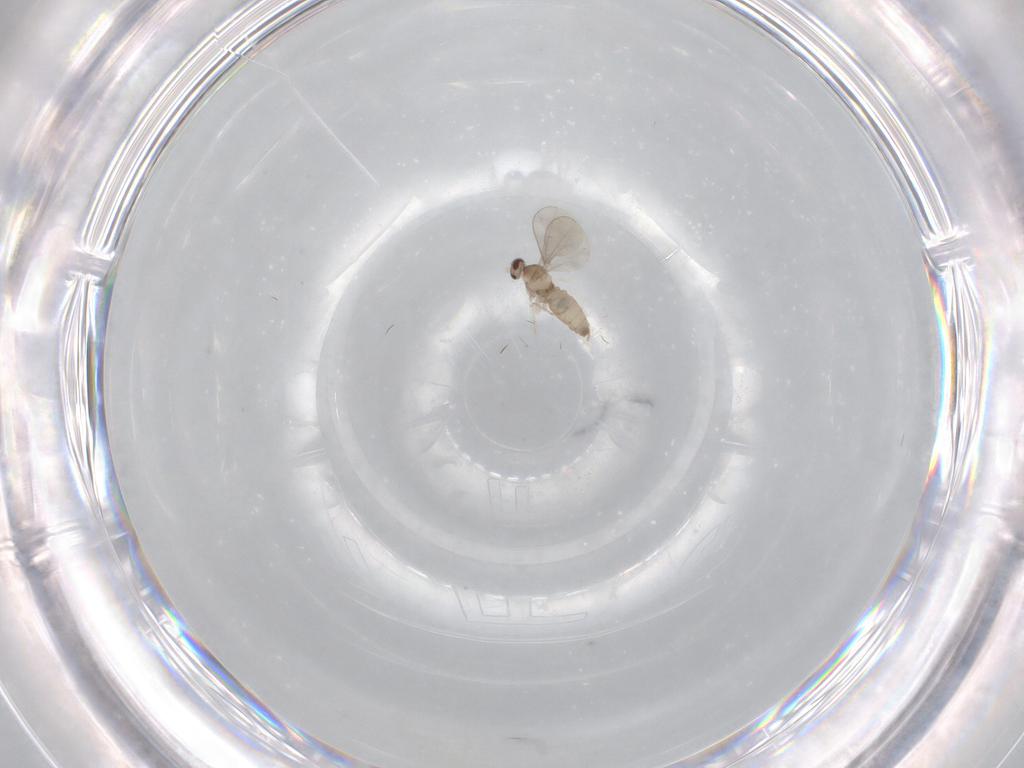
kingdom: Animalia
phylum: Arthropoda
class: Insecta
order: Diptera
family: Cecidomyiidae
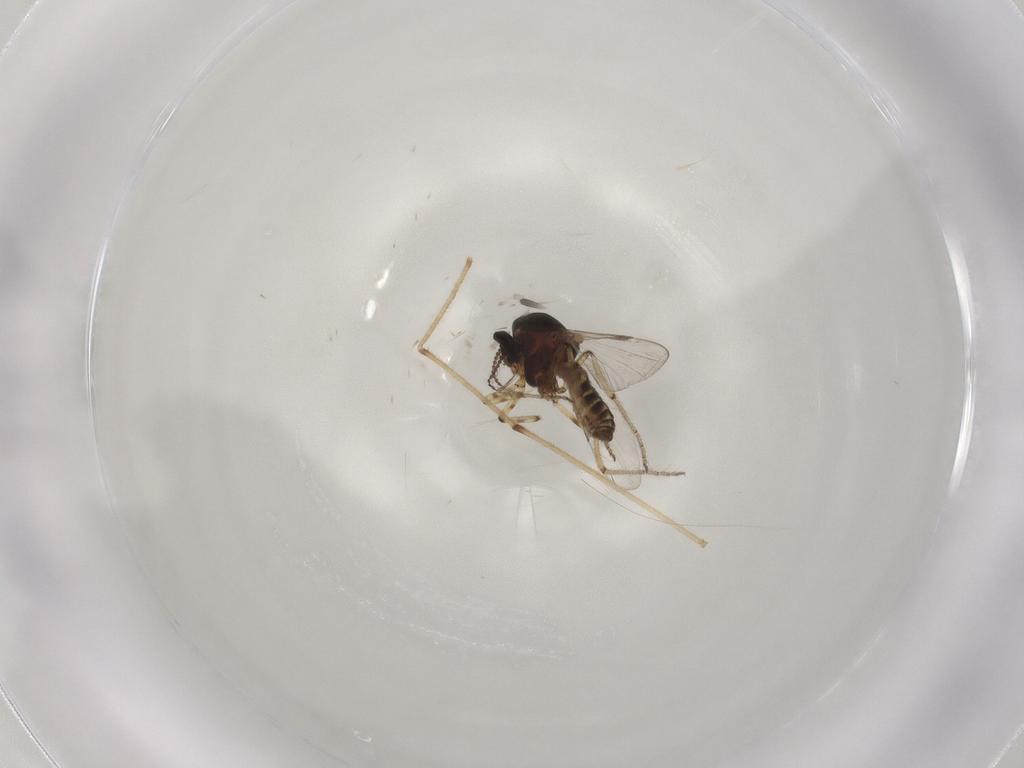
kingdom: Animalia
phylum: Arthropoda
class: Insecta
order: Diptera
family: Ceratopogonidae
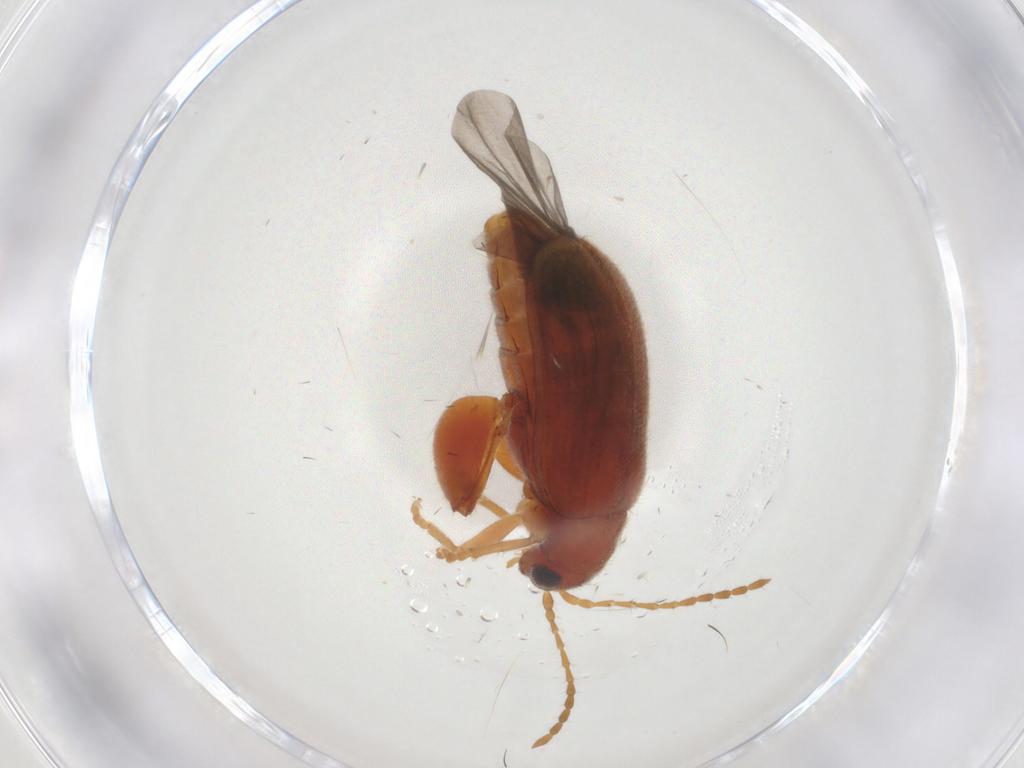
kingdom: Animalia
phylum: Arthropoda
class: Insecta
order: Coleoptera
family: Chrysomelidae
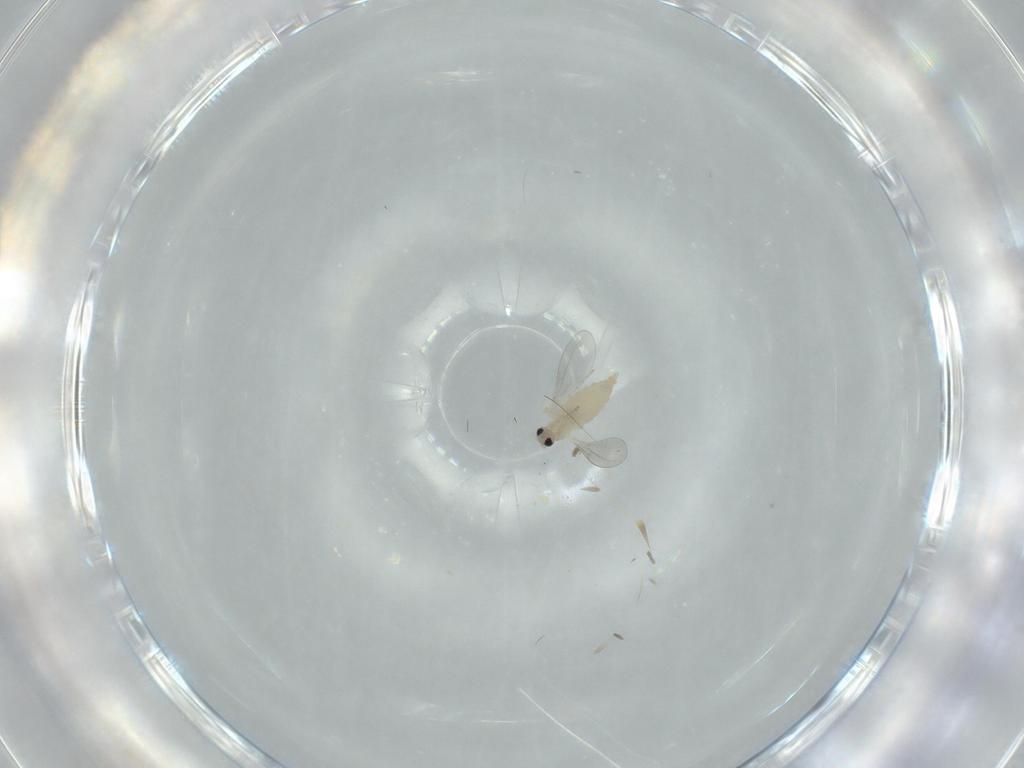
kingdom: Animalia
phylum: Arthropoda
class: Insecta
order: Diptera
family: Cecidomyiidae
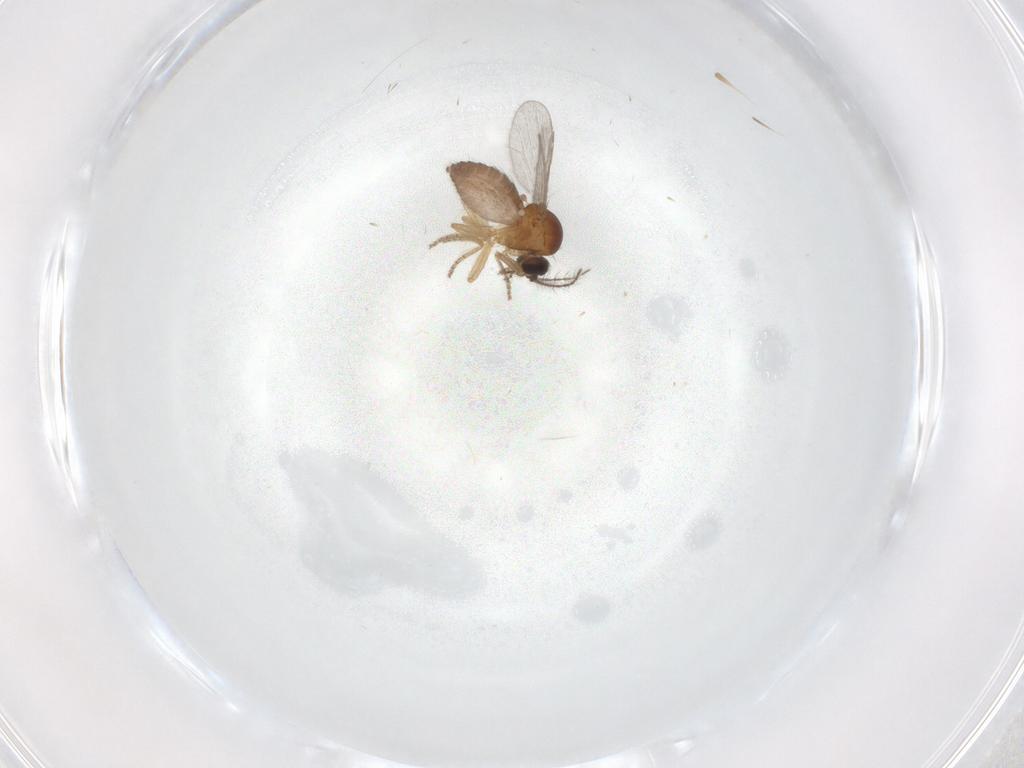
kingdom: Animalia
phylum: Arthropoda
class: Insecta
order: Diptera
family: Ceratopogonidae
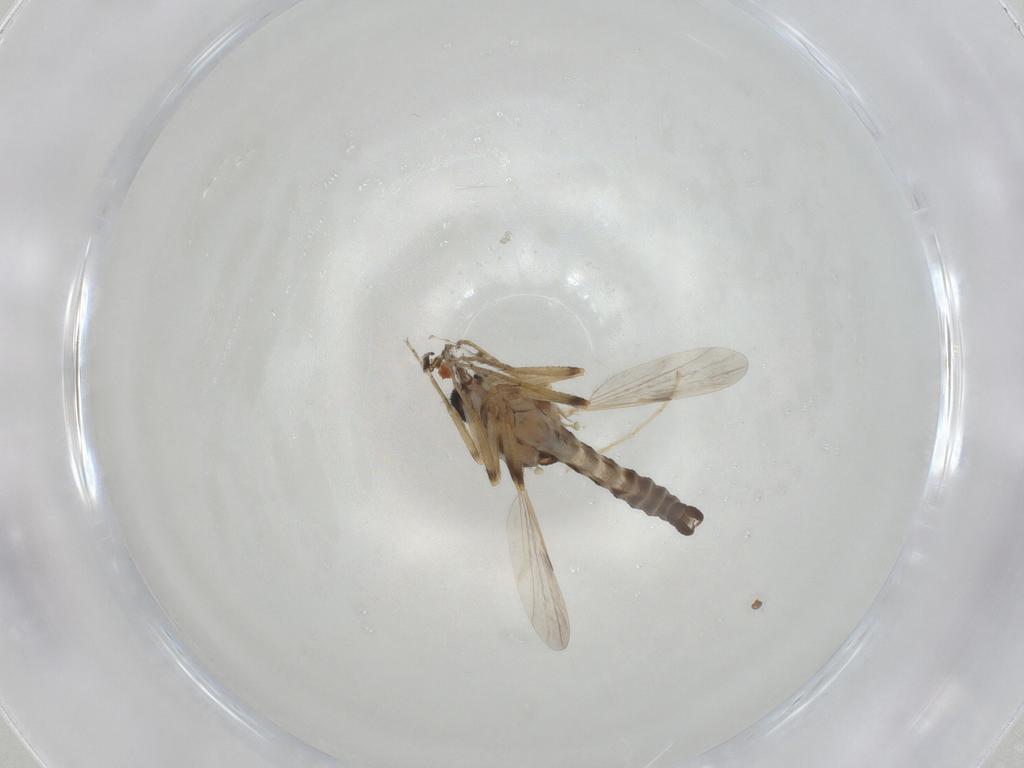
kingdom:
- - - -
## [WRITTEN REQUEST]
Reproduce every line of the material above word for word, omitting the pictures.

## [FINAL RESULT]
kingdom: Animalia
phylum: Arthropoda
class: Insecta
order: Diptera
family: Cecidomyiidae
kingdom: Animalia
phylum: Arthropoda
class: Insecta
order: Diptera
family: Ceratopogonidae
kingdom: Animalia
phylum: Arthropoda
class: Insecta
order: Coleoptera
family: Chrysomelidae
kingdom: Animalia
phylum: Arthropoda
class: Insecta
order: Diptera
family: Cecidomyiidae
kingdom: Animalia
phylum: Arthropoda
class: Insecta
order: Diptera
family: Ceratopogonidae
kingdom:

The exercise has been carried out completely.